This is a teardown of a late 90s video router panel, which I use as a pomodoro timer. Because I think it's neat.
While decommissioning an old ROV control van, a coworker saved a pair of these keypanels, and flew across the country with them to say "Tim, do you want these?" (I mean, yes of course. Video routers, as a general rule, have the Best Buttons Ever.) That, of course, left me with no choice but to take them appart and see if I could talk to them.
What's Outside
The front of the panel has 21 of the aforementioned Best Buttons Ever. The caps are removable so you can add transparency labels, and they light up yellow or red. The only identifying feature is the label: "AUX BUS REMOTE PANEL BKDS-8062".
The back of it has two 15 pin D-sub connectors labeled "CASCADE OUT" and "CASCADE IN". (According to the D-subminiature Wikipedia article when the D-sub connectors were first made they were some of the smallest computer connectors which, in retrospect, is kind of adorable.)
What's Inside
The case comes apart with a few screws, and we see the answer to those wonderful buttons is some really chonky switches. They take up most of the internal space. Shoutout to the designers who were like "These buttons are important. Take as much space for them as you need"
The switches are on one long Printed Circuit Board. All the other electronics are on a second, smaller PCB.
The electronics PCB has a whole bunch of resistors, a few capacitors, and a handful of ICS. Which is to say, it looks like every PCB ever.
Resistors are boring and just there to make the math work out. We'll ignore those. Capacitors are usually something to do with power management, but also don't tell us much. The good stuff is in the Integrated Circuits, so it's time to start looking up model numbers.
The little one next to the capacitors is a MAX660CSA+ Charge Pump Switching Regulator which sounds like some sort of voltage converter. That section is probably all power management. Good to know. We'll just assume the power is managed and move on.
Moving to the right we have these two large ones which appear to be M54977P Serial-Input Latched Drivers.
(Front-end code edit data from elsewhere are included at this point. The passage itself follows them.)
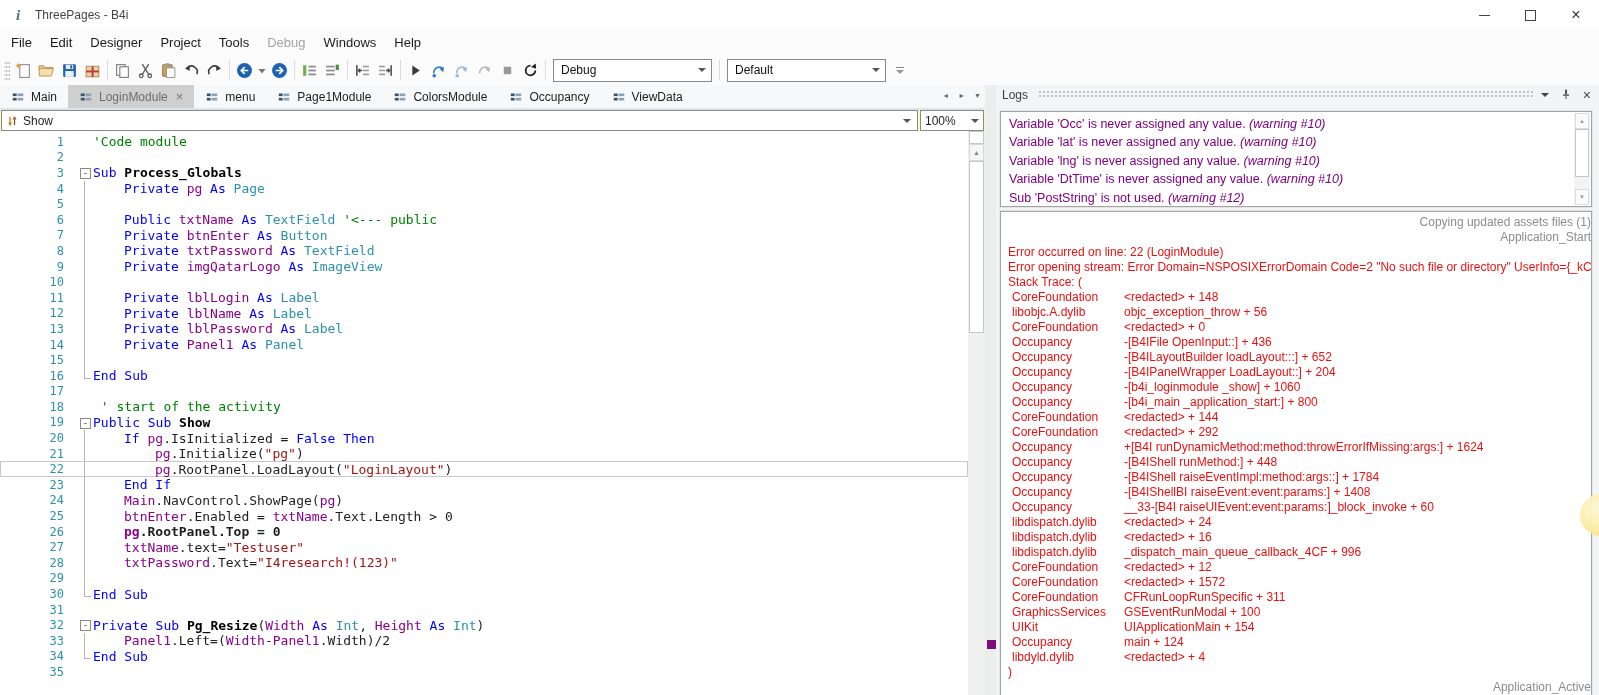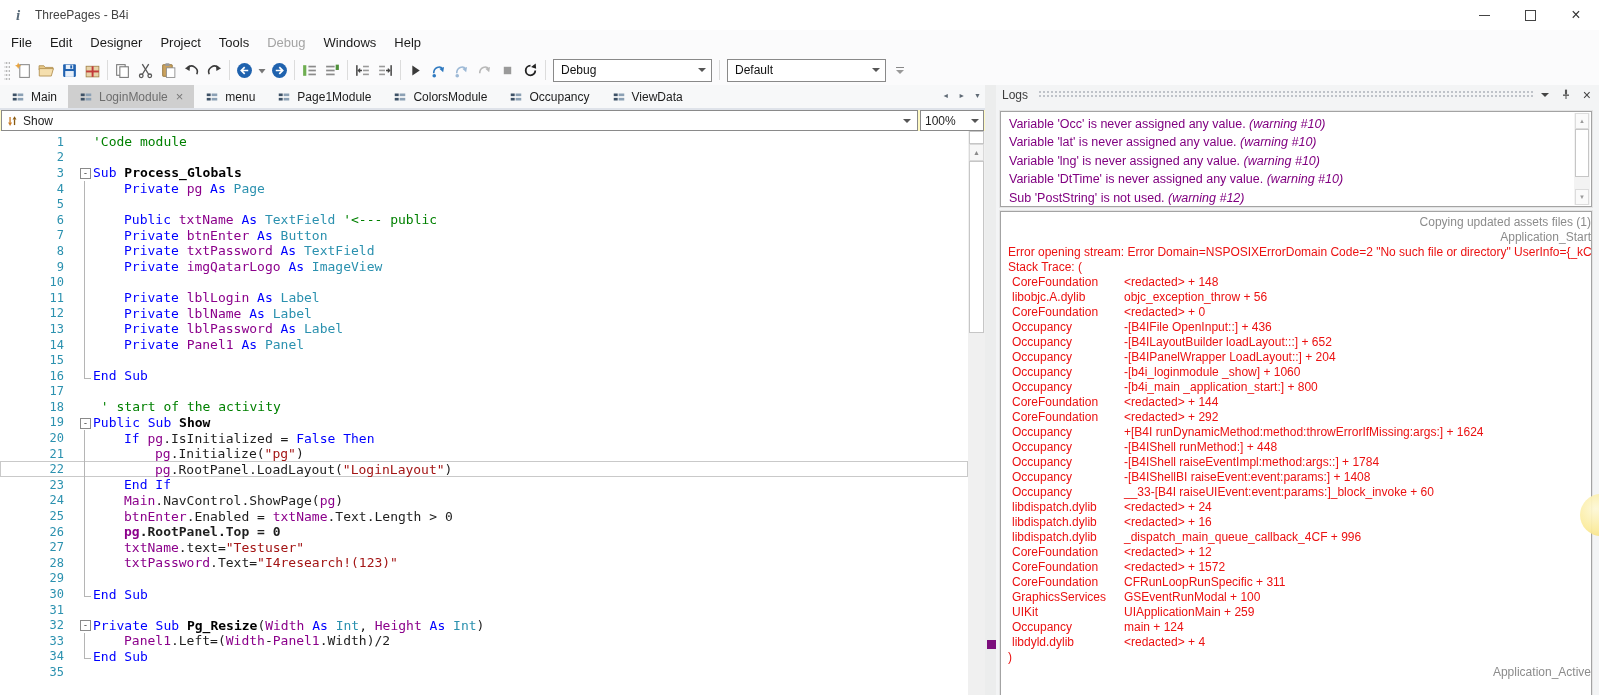--- a/index.html
+++ b/index.html
@@ -692,20 +692,21 @@
           <span class="btn up">▲</span>
           <span class="thumb"></span>
           <span class="btn down">▼</span>
         </div>
       </div>
 
       <div class="logs-box main-box">
         <div class="log-lines" id="loglines">
             <div class="log-line info">Copying updated assets files (1)</div>
             <div class="log-line info">Application_Start</div>
+            <div class="log-line error">Error occurred on line: 22 (LoginModule)</div>
             <div class="log-line error">Error opening stream: Error Domain=NSPOSIXErrorDomain Code=2 "No such file or directory" UserInfo={_kC</div>
             <div class="log-line error">Stack Trace: (</div>
             <div class="log-line error stack"><span class="mod">CoreFoundation</span><span>&lt;redacted&gt; + 148</span></div>
             <div class="log-line error stack"><span class="mod">libobjc.A.dylib</span><span>objc_exception_throw + 56</span></div>
             <div class="log-line error stack"><span class="mod">CoreFoundation</span><span>&lt;redacted&gt; + 0</span></div>
             <div class="log-line error stack"><span class="mod">Occupancy</span><span>-[B4IFile OpenInput::] + 436</span></div>
             <div class="log-line error stack"><span class="mod">Occupancy</span><span>-[B4ILayoutBuilder loadLayout:::] + 652</span></div>
             <div class="log-line error stack"><span class="mod">Occupancy</span><span>-[B4IPanelWrapper LoadLayout::] + 204</span></div>
             <div class="log-line error stack"><span class="mod">Occupancy</span><span>-[b4i_loginmodule _show] + 1060</span></div>
             <div class="log-line error stack"><span class="mod">Occupancy</span><span>-[b4i_main _application_start:] + 800</span></div>
@@ -716,21 +717,21 @@
             <div class="log-line error stack"><span class="mod">Occupancy</span><span>-[B4IShell raiseEventImpl:method:args::] + 1784</span></div>
             <div class="log-line error stack"><span class="mod">Occupancy</span><span>-[B4IShellBI raiseEvent:event:params:] + 1408</span></div>
             <div class="log-line error stack"><span class="mod">Occupancy</span><span>__33-[B4I raiseUIEvent:event:params:]_block_invoke + 60</span></div>
             <div class="log-line error stack"><span class="mod">libdispatch.dylib</span><span>&lt;redacted&gt; + 24</span></div>
             <div class="log-line error stack"><span class="mod">libdispatch.dylib</span><span>&lt;redacted&gt; + 16</span></div>
             <div class="log-line error stack"><span class="mod">libdispatch.dylib</span><span>_dispatch_main_queue_callback_4CF + 996</span></div>
             <div class="log-line error stack"><span class="mod">CoreFoundation</span><span>&lt;redacted&gt; + 12</span></div>
             <div class="log-line error stack"><span class="mod">CoreFoundation</span><span>&lt;redacted&gt; + 1572</span></div>
             <div class="log-line error stack"><span class="mod">CoreFoundation</span><span>CFRunLoopRunSpecific + 311</span></div>
             <div class="log-line error stack"><span class="mod">GraphicsServices</span><span>GSEventRunModal + 100</span></div>
-            <div class="log-line error stack"><span class="mod">UIKit</span><span>UIApplicationMain + 259</span></div>
+            <div class="log-line error stack"><span class="mod">UIKit</span><span>UIApplicationMain + 154</span></div>
             <div class="log-line error stack"><span class="mod">Occupancy</span><span>main + 124</span></div>
             <div class="log-line error stack"><span class="mod">libdyld.dylib</span><span>&lt;redacted&gt; + 4</span></div>
             <div class="log-line error">)</div>
             <div class="log-line info">Application_Active</div>
           </div>
       </div>
     </div>
 
     <div class="cursor-glow"></div>
   </div>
They receive a serial sequence of on and off signals, along with a clock pulse, and turn the output pins on and off accordingly.
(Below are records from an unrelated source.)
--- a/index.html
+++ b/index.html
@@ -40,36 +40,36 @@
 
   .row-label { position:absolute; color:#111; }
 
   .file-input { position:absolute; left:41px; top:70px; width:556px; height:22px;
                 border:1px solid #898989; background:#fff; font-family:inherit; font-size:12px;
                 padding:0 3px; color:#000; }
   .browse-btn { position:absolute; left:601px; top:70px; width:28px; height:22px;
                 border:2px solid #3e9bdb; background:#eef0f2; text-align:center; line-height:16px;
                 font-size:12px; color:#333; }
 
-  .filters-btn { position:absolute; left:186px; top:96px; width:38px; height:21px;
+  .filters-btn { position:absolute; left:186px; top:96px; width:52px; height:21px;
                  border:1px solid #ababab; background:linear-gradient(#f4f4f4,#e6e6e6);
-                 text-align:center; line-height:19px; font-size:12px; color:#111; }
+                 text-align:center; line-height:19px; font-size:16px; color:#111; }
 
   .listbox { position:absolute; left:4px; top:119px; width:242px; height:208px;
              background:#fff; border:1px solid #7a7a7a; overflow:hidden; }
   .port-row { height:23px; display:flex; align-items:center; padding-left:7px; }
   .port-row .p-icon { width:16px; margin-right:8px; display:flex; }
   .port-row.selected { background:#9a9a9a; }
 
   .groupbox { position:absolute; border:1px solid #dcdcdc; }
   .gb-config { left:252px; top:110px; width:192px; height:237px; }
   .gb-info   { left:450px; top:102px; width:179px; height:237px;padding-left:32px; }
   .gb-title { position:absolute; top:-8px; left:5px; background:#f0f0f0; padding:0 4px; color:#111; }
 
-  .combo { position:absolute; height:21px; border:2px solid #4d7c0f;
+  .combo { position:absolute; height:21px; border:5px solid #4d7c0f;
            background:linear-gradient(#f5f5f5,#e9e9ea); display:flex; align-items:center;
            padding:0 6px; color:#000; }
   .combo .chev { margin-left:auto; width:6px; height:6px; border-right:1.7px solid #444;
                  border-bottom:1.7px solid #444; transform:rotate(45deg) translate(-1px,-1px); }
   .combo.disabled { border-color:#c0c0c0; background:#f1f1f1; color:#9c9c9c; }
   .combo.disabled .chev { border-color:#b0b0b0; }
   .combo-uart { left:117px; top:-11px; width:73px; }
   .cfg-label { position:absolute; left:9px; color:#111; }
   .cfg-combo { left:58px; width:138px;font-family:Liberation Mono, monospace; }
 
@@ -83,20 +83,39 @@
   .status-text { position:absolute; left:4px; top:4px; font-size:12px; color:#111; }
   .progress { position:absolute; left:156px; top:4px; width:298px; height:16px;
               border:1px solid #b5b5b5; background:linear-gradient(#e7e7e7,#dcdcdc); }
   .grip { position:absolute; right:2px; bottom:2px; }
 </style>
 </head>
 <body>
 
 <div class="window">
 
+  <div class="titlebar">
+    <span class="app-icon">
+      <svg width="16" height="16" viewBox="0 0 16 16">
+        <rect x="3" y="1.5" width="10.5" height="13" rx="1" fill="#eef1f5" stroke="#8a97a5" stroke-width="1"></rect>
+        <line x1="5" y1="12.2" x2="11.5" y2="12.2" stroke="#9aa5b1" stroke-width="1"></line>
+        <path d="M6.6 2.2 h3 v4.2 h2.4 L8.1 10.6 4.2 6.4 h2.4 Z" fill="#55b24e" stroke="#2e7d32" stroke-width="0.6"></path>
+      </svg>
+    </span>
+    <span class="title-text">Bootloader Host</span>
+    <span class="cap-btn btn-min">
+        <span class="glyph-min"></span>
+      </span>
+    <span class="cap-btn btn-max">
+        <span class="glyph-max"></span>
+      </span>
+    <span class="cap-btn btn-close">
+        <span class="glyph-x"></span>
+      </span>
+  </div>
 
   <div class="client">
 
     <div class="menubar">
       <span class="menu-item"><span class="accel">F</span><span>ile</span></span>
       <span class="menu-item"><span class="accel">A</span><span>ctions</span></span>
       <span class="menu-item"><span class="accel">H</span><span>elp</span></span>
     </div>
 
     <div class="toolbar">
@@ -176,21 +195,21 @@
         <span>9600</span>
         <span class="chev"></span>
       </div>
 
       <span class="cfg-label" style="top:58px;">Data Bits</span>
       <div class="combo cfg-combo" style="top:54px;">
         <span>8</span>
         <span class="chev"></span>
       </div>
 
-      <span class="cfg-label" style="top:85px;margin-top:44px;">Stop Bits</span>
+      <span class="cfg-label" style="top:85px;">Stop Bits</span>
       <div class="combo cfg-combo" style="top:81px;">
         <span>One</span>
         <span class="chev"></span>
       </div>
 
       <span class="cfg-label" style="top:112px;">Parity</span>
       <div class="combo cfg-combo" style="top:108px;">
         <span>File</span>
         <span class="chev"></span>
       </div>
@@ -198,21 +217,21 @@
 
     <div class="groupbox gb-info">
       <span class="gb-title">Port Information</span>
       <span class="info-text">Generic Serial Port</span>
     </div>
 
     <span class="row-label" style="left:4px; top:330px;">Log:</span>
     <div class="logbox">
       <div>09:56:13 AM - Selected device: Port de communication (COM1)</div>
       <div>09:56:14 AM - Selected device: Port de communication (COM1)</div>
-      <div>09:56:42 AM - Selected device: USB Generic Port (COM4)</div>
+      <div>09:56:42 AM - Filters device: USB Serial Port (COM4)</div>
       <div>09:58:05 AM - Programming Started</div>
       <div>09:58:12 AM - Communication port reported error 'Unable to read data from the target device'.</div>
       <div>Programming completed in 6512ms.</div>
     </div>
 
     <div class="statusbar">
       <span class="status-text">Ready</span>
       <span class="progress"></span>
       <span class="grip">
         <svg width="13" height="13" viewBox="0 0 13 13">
The pinout also shows a Latch Input. That prevents the output pins from changing while you're sending it data. A Serial Out lets you daisy chain multiple identical chips together.
These Serial-Input Latched Drivers are used to drive all the LEDs in the buttons. The two chips give 24 total outputs, for the 21 buttons with orange and red LEDs in each of them. They were clever/lazy about changing the colors. The first 21 pins just turn the LEDs on and off. The last three change the colors for either the first button, the last button, or all the buttons in the middle at once. I think this means, under normal use, only one button would be lit at a time - except for the end buttons which can act as shift keys to change the others between multiple banks.
Further to the right, we have these three smaller chips, which appear to be HC165A Parallel-Input/Serial-Output Shift Registers
The data sheet pinout and associated function table show this chip works pretty much as the reverse of the above serial-to-parallel IC. It reads the on/off state of eight input pins, and outputs their state in serial sequence when it receives clock pulses. It also has a serial input, so you can daisy chain multiple chips together. With 24 input pins between the three chips, it has enough to read whether any of the 21 buttons are pressed, with a few pins left over.
The rest of the ICs aren't all that interesting. There's an HC74A Dual D-Type Flip-Flop which saves the state of the input pin every time it gets a clock signal. There's a pair of HC240A Octal 3-State Inverting Buffer/Line Driver/Line Receivers which is a lot of words to say it inverts the input pins and gives the opposite state to the output pins. Like resistors, these are mostly just there to make the math work out.
I've been ignoring the manual to the router itself thus far, but it's actually kind of great. It gives the following pinout for the BKDS-8062 router panel. Shoutouts to good tech docs.
10 of the 15 pins are either power or ground. The remaining pins pretty much match up with the pins that appear on the shift register ICs. We have a clock, LED data, switch data, reset, and data latch. One might assume these are just direct wires to the IC pins. From experimentation I can confirm that is, in fact, what's happening. This thing is remarkably straightforward. I love it.
Talking to the BKDS
Talking to the router panels is pretty straightforward, with the assorted data sheets to help. All you need to do is set the latch pin update mode, then back to data-transfer mode. Then send clock pulses, and with each pulse read a switch state from the switch data pin, and send an LED status to the LED data pin. I wrote some Python code that uses the GPIO pins of a Raspberry Pi to send the correct signals.
The initial code was just a proof of concept, turning on lights or reading buttons. It stayed like that for a while, until the pandemic reached North America. Working from home I realized I needed any possible tool to help track the passage of time, so I added some code to use the lights in the buttons as a visual pomodoro timer.
So that's how a piece of a 20+ year old video router became an important part of my workflow.
Note: If you enjoy reverse engineering old TV production equipment (and who doesn't?) I highly recommend Glen Akins blog. He's taken it much further than I have, and it's honestly wonderful.